El campo no es una postal, salvo para quienes lo intentan inmortalizar en sus excursiones de fin de semana. Ni existe la imagen idílica que nos quieren mostrar algunos. El campo es exigente, duro y está injustamente tratado.
Tengo grabada en mi retina la imagen del primer tractor que llegó a mi pueblo en los años sesenta, un Barreiros impoluto que despertó la expectación de todo el vecindario. También vi a mis padres debatir en aquellos días sobre los pros y los contras de adquirir maquinaria o emigrar a la ciudad para facilitarnos los estudios a mí y a mis hermanos. Recuerdo, además, que por entonces venían al pueblo – Riba de Santiuste, Guadalajara – unos señores a dar clases de conducir a quienes tuvieran la intención de adquirir y pilotar uno de aquellos artefactos. Con reticencias por parte de mi padre, finalmente, decidieron cerrar la casa, arrendar las tierras, vender el ganado y comprar un piso en Sigüenza.
La mecanización de las tareas agrícolas en los años sesenta provocó el éxodo de muchas familias campesinas porque se redujo la necesidad de mano de obra. Luego, cuando se intentó frenar la sangría, ya era demasiado tarde. Sé que no son comparables las condiciones de vida de entonces a las de ahora, pero hay una cosa que está clara: nadie ha afrontado con seriedad en España el problema de la despoblación y la falta de estímulos que provocaron aquella gran desbandada. A nadie le preocupó el futuro del sector primario.
Cuando veo ahora las caravanas de tractores en las carreteras y en las calles de las ciudades, me pregunto: ¿en qué cajón se guardan las promesas y planes de desarrollo rural que iban a devolver la vida a la España abandonada? Hay excepciones, como las rebajas fiscales y las ayudas a emprendedores en nuestra comunidad, Castilla-La Mancha, pero son insuficientes porque los costes de producción de cereal o de carne son superiores al precio que pagan los intermediarios.
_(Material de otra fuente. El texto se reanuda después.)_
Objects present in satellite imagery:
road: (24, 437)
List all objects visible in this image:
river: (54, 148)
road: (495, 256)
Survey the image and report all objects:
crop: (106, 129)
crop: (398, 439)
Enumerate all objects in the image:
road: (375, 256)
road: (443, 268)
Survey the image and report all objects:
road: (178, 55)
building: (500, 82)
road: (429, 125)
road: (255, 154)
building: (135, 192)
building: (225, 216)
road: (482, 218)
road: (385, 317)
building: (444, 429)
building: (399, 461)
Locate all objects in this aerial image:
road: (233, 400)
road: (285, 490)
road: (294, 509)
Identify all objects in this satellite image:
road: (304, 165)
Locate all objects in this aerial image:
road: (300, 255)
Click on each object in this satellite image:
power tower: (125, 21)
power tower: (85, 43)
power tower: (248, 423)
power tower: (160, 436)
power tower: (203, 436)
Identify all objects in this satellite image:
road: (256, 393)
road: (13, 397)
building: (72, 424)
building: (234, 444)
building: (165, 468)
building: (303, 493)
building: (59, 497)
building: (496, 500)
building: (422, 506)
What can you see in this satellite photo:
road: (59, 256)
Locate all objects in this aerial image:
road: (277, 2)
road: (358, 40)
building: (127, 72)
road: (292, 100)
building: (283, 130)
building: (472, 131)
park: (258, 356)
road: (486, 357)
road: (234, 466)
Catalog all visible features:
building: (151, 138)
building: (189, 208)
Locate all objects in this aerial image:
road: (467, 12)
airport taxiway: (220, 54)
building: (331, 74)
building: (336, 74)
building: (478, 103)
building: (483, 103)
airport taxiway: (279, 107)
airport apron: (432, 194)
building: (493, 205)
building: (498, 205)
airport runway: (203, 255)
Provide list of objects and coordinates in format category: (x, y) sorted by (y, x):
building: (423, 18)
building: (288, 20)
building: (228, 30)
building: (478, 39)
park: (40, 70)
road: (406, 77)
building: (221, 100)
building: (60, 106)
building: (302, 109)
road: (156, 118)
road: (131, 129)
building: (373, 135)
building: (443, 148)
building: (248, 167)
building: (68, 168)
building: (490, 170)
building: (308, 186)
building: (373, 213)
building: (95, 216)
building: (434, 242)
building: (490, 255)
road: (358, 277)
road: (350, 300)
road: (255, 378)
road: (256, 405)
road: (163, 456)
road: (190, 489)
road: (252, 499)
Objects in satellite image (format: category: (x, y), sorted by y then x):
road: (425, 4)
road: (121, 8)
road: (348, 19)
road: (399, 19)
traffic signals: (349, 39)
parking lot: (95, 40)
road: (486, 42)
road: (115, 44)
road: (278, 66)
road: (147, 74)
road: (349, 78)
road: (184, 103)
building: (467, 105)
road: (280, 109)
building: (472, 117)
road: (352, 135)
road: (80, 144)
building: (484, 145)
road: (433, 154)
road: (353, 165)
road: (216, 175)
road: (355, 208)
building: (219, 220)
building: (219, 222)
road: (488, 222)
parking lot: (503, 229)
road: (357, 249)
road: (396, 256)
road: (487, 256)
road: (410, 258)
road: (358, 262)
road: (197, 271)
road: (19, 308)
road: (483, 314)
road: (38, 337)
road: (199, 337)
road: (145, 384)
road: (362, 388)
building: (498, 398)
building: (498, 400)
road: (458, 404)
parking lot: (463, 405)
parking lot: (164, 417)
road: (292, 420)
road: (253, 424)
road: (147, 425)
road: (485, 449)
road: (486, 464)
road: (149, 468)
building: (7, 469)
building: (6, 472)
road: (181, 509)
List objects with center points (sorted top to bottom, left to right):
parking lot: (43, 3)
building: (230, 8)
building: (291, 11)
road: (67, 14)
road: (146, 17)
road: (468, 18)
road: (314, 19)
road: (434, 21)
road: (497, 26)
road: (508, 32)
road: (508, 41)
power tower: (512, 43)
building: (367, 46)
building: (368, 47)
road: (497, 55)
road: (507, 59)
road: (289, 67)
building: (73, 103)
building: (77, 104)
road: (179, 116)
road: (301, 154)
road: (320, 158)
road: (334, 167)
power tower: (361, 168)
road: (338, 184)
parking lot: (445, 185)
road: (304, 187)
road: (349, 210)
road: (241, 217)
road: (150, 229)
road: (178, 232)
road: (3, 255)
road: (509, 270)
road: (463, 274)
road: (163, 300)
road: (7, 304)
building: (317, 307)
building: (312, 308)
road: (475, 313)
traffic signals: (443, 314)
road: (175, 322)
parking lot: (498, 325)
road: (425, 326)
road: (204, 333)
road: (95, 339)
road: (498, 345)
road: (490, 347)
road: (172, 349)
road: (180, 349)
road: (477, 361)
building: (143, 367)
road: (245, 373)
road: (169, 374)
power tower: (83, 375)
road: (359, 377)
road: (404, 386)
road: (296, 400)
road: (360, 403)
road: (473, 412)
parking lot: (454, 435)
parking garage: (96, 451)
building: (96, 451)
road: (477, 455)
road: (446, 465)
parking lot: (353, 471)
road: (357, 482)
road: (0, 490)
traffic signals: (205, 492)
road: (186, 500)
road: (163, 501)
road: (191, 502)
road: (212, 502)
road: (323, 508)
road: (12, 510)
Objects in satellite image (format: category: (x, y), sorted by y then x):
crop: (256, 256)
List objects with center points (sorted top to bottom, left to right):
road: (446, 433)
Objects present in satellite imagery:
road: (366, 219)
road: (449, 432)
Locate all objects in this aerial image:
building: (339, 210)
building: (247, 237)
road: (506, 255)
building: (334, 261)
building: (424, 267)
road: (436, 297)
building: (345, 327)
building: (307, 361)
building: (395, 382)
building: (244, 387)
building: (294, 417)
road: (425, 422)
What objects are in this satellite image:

¿Cómo no va a escasear la mano de obra? ¿Cómo no van a cerrarse explotaciones de todo tipo, si no hay rentabilidad y encima se obliga a competir con los productos que llegan de Marruecos, Turquía, China o Latinoamérica? ¿Cómo no van a cabrearse los trabajadores y pequeños empresarios del campo, si todo son obstáculos y nadie les hace caso?
Antes de que el último en salir apague la luz y cierre la puerta, conviene recordar a este gobierno y a los que vengan después que los problemas del campo no son de derechas ni de izquierdas. Los problemas del campo son de pura supervivencia. Y no sólo afectan a quienes luchan los 365 días del año por sacar adelante sus explotaciones agrarias y ganaderas – los señoritos no están en las naves, ni encima de los tractores –, sino a los consumidores. No es normal que para que la cesta de la compra sea más asequible haya que comprar los productos que vienen de fuera.
Las huelgas y manifestaciones de estos días tienen que hacer reflexionar a este gobierno. Un gobierno que parece más preocupado por la propaganda y la imagen que por los tractores.
Las gentes del campo no tienen el glamur de los cineastas, ni la capacidad de persuasión de los prófugos e independentistas catalanes, pero sí mucha más nobleza y dignidad de lo que algunos piensan.